Arthur Muir, 75, scaled the peak earlier this month, beating the record set by another American, Bill Burke, at age 67.
Tsang Yin-hung, 45, of Hong Kong scaled the summit from the base camp in 25 hours and 50 minutes, and became the fastest female climber. The record of 10 hours and 56 minutes is held by a Sherpa guide, Lakpa Gelu.
A climbing accident on Everest in 2019, when Muir hurt his ankle falling off a ladder, did not deter him from attempting to scale the peak again. He began mountaineering late in life, and said he was scared and anxious during his latest adventure.
"You realize how big a mountain it is, how dangerous it is, how many things that could go wrong. Yeah, it makes you nervous, it makes you know some anxiety there and maybe little bit of scared," Muir told reporters in Kathmandu.
"I was just surprised when I actually got to there (the summit) but I was too tired to stand up, and in my summit pictures I am sitting down," he said.
Oldest American climber to summit Mount Everest, Arthur Muir, 75, gestures from a vehicle as he arrives at an airport in Kathmandu on May 30, 2021. (Photo by PRAKASH MATHEMA / AFP) (Photo by PRAKASH MATHEMA/AFP via Getty Images)
Muir began mountaineering at age 68 with trips to South America and Alaska before attempting Everest in 2019, when he fell off the ladder.
Climbing was closed last year due to the pandemic.
Married and a father of three, Muir has six grandchildren. The last one — a boy — was born while he was still in the mountains during his current expedition.
Tsang made only two stops between the base camp, located at 5,300 meters (17,390 feet), to the 8,849-meter (29,032-foot) summit to change, and covered the near vertical distance in 25 hours and 50 minutes.
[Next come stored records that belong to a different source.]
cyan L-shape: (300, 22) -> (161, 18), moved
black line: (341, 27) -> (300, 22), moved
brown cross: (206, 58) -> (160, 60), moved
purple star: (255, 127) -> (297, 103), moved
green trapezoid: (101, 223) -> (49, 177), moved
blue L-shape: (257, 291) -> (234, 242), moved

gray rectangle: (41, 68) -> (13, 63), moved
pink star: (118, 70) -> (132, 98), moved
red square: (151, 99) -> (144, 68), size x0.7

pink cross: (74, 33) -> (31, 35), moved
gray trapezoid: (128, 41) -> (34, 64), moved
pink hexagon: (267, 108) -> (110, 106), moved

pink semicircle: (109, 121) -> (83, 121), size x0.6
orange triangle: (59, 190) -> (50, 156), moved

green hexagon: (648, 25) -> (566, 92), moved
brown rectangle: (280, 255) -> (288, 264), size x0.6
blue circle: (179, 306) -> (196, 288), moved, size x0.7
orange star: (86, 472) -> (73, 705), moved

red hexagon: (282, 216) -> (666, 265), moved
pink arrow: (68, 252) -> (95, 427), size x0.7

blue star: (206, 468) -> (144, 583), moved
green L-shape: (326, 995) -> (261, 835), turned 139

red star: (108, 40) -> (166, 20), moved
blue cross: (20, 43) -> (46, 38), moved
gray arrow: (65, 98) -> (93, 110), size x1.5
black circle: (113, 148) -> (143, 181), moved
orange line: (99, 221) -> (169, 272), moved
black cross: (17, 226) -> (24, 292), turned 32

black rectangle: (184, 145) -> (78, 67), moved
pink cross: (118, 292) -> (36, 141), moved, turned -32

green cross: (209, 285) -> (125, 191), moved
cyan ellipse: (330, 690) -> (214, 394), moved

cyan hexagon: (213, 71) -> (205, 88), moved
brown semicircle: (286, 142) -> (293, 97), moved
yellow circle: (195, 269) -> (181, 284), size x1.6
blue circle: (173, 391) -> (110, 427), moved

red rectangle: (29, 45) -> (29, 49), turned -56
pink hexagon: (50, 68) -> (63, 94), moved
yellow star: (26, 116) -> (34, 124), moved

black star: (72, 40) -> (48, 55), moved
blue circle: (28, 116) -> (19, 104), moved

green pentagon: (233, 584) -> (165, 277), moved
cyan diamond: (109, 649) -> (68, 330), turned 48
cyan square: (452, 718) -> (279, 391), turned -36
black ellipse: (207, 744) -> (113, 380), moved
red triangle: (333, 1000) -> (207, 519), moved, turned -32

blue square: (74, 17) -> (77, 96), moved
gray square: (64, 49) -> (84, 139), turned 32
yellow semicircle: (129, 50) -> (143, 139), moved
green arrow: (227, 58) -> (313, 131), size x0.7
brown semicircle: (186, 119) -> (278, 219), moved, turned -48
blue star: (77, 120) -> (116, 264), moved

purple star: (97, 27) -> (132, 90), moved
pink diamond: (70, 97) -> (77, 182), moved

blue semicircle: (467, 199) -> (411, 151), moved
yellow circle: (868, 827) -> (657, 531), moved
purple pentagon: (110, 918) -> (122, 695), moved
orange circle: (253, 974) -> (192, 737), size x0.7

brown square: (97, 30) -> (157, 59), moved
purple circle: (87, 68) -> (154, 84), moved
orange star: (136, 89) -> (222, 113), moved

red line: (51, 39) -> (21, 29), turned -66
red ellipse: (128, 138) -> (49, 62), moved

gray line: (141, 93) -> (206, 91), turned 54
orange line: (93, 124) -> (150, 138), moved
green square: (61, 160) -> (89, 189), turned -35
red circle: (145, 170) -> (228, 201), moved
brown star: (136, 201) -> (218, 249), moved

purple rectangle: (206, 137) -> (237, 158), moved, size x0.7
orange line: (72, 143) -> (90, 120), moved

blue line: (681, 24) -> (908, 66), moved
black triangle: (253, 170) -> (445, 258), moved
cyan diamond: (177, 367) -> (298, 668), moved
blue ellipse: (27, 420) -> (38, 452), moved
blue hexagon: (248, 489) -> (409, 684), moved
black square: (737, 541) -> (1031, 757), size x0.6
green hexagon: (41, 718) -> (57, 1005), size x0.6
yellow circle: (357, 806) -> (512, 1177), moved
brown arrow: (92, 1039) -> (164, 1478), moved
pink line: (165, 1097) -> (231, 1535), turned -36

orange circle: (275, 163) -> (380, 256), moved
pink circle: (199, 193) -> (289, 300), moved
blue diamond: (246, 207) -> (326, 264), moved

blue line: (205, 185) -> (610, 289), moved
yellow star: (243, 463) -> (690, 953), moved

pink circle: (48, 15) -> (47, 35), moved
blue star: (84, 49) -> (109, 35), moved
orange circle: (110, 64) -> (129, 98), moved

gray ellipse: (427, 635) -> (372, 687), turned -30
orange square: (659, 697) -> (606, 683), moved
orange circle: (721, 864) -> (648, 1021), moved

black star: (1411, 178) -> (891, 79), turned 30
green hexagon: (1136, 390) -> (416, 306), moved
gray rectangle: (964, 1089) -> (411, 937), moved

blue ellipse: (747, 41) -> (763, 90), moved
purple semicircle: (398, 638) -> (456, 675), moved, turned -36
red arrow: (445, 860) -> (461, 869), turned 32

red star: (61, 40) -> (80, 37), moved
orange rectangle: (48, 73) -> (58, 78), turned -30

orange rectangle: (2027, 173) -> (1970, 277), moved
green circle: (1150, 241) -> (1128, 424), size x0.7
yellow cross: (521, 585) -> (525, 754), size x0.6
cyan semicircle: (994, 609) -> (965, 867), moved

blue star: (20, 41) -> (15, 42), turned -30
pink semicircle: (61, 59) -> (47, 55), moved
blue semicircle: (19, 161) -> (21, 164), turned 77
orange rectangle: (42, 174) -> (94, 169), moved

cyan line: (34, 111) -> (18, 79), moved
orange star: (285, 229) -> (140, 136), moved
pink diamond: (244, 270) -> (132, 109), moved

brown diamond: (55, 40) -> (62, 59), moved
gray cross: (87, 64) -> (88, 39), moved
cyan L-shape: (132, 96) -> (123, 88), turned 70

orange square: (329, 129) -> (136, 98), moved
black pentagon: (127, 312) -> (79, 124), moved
She was lucky because there were barely any climbers on the way to the highest camp at South Col. After that, on her way to the summit, she met only climbers making their descent, which did not slow her speed climb.
There are only a few days of good weather left on the mountain this year, when hundreds of climbers line up to the summit, many having to wait for a long time in the traffic jam on the highest trail.
"I just feel kind of relief and happy because I am not looking for breaking a record," she said. "I feel relieved because I can prove my work to my friends, to my students."
She made a previous attempt on May 11, but bad weather forced her to turn back from a point very close to the summit. She then returned last Sunday.
"For the summit, it is not just not your ability, team work, I think luck is very important," she said.
An outbreak of the coronavirus among climbers and their guides at the Everest base camp has forced at least three teams to cancel their expeditions. But hundreds of others have pushed through attempting to scale the summit, at a time Nepal is in lockdown battling its worst surge in COVID-19.